We aren’t concerned about the IST bit for this example, so let’s just keep that one at “0”.  In order to mute the device, we should make bits D4 and D3 a “0”.  To enable audio, those bits should be “1”.  So if we send a 0000000000011100 to the Core Control Register, we should enable audio.  In hexadecimal notation, that is 0x001C.  And sending a 0x0014 will turn off the DAC without changing anything else.

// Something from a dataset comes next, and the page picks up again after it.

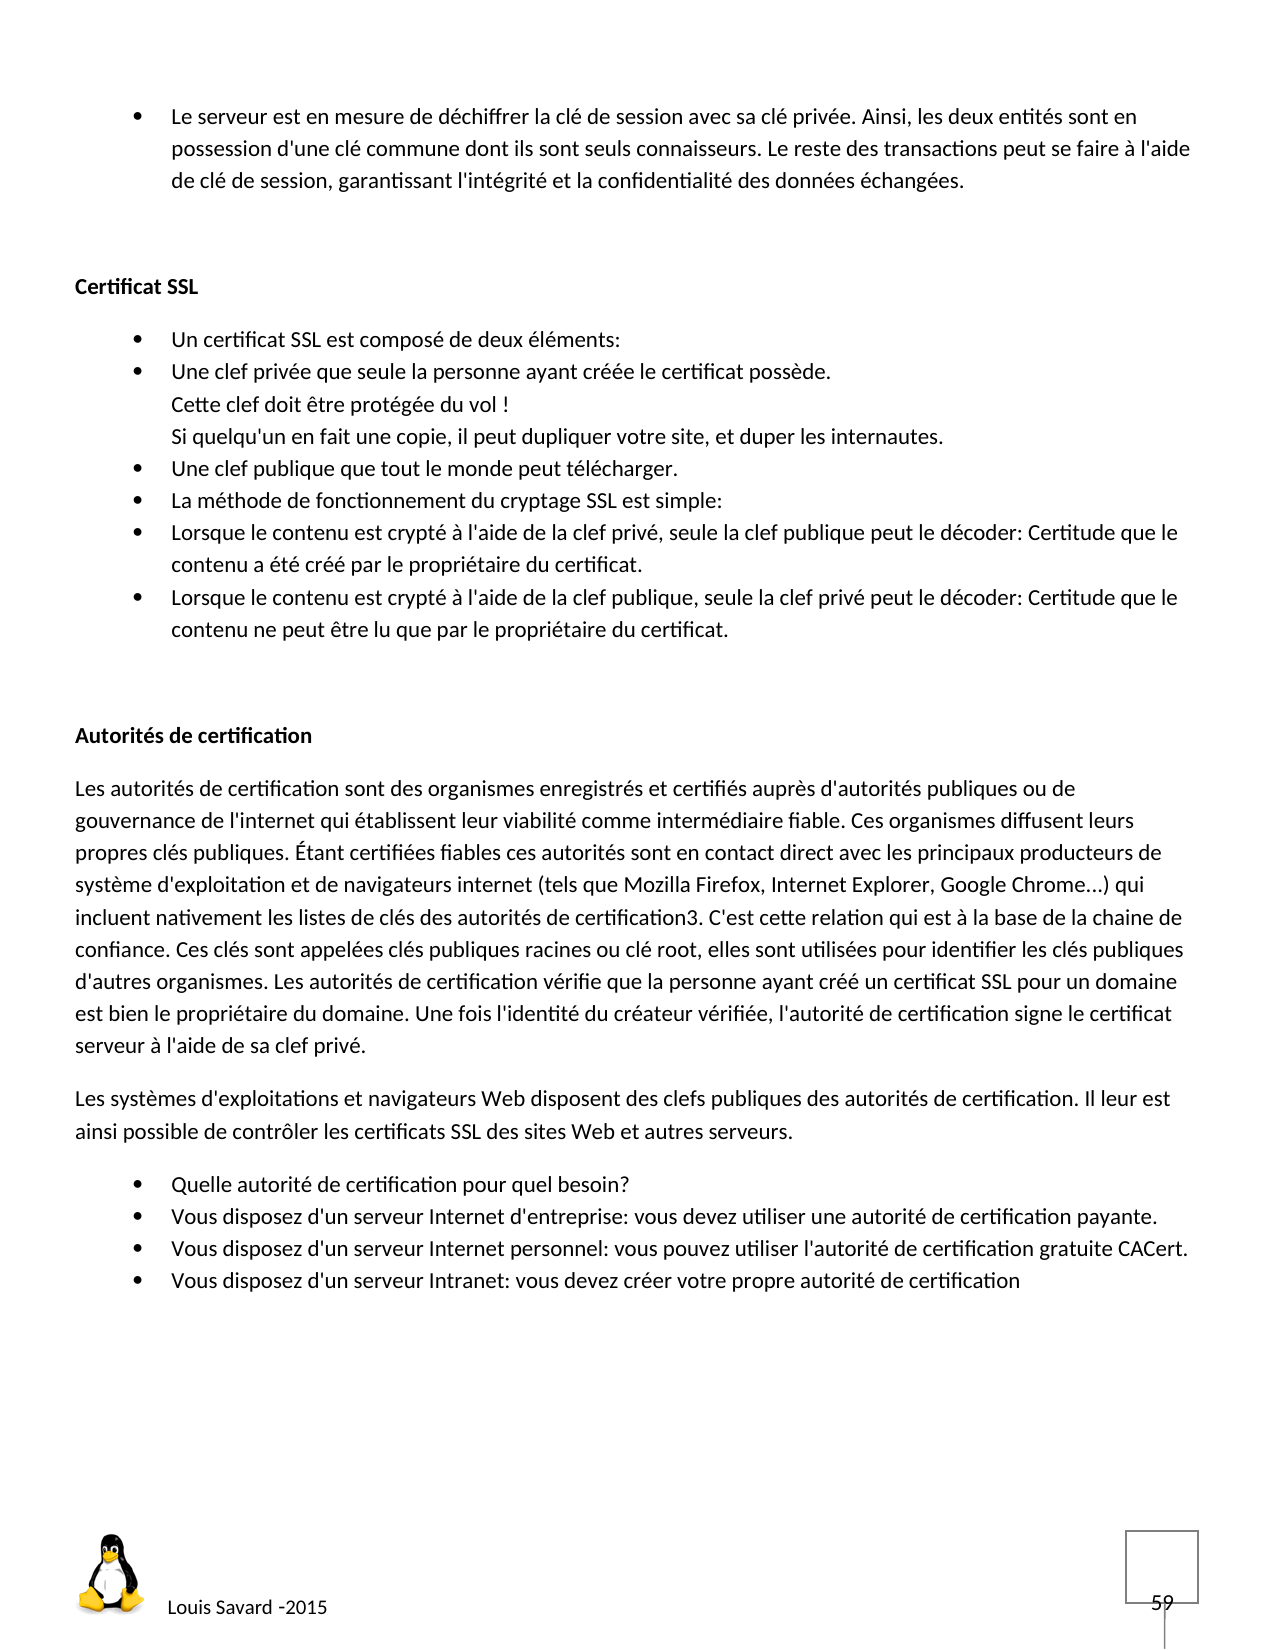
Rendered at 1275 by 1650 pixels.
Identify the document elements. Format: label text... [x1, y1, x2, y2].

list Quelle autorité de certification pour quel besoin? [134, 1170, 1200, 1198]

So let’s look at the code for two other functions:  mute() and unmute().  We will use the same variable declarations as before, and call the I2C_16_write routine to load the data into the ADAU1701:

void ADAU1701_mute()
 {
     Param_address = 0x081C;	//Core Control Register address = 0x081C
     Cmd_Data[0] = 0;		//MSB = 0
     Cmd_Data[1] = 0x14;	//ADC on; DAC off
     I2C_16_write();
}

void ADAU1701_unmute()
 {
     Param_address = 0x081C; 	//Core Control Register address = 0x081C
     Cmd_Data[0] = 0; 		//MSB = 0
     Cmd_Data[1] = 0x1C; 	//ADC on; DAC on
     I2C_16_write();
}

That’s real working code.  If the I2C lines are connected properly and a signal is applied to the input, this code will turn the audio on or off.

Admittedly, this is all rather arcane, but such is the world of DSP chips.  But you might be able to appreciate by now that once you have a few code building blocks in place, such as reading and writing on the I2C bus, the rest of the code is a lot easier.  And these were “hard” examples.  Most of the other code in the DSP test bed is “higher-level” and for the most part is easier to follow.